[Dataset records]
——————————
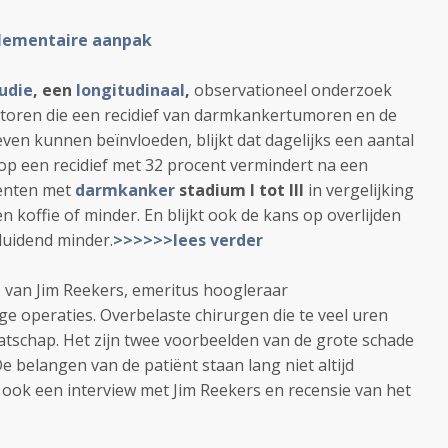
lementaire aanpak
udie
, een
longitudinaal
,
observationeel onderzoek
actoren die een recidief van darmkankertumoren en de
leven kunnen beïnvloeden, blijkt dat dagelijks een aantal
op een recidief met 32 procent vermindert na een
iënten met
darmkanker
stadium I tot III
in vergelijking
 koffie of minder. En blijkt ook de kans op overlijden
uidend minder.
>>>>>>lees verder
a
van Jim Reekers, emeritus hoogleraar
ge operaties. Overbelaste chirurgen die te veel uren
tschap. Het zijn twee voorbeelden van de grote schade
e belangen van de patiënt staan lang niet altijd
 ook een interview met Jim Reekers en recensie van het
——————————
• Aim of the task:
A faithful copy is required of the lines from the one with "uidend minder." through the last line of the data; please add nothing.

• Your response:
uidend minder.
>>>>>>lees verder
a
van Jim Reekers, emeritus hoogleraar
ge operaties. Overbelaste chirurgen die te veel uren
tschap. Het zijn twee voorbeelden van de grote schade
e belangen van de patiënt staan lang niet altijd
 ook een interview met Jim Reekers en recensie van het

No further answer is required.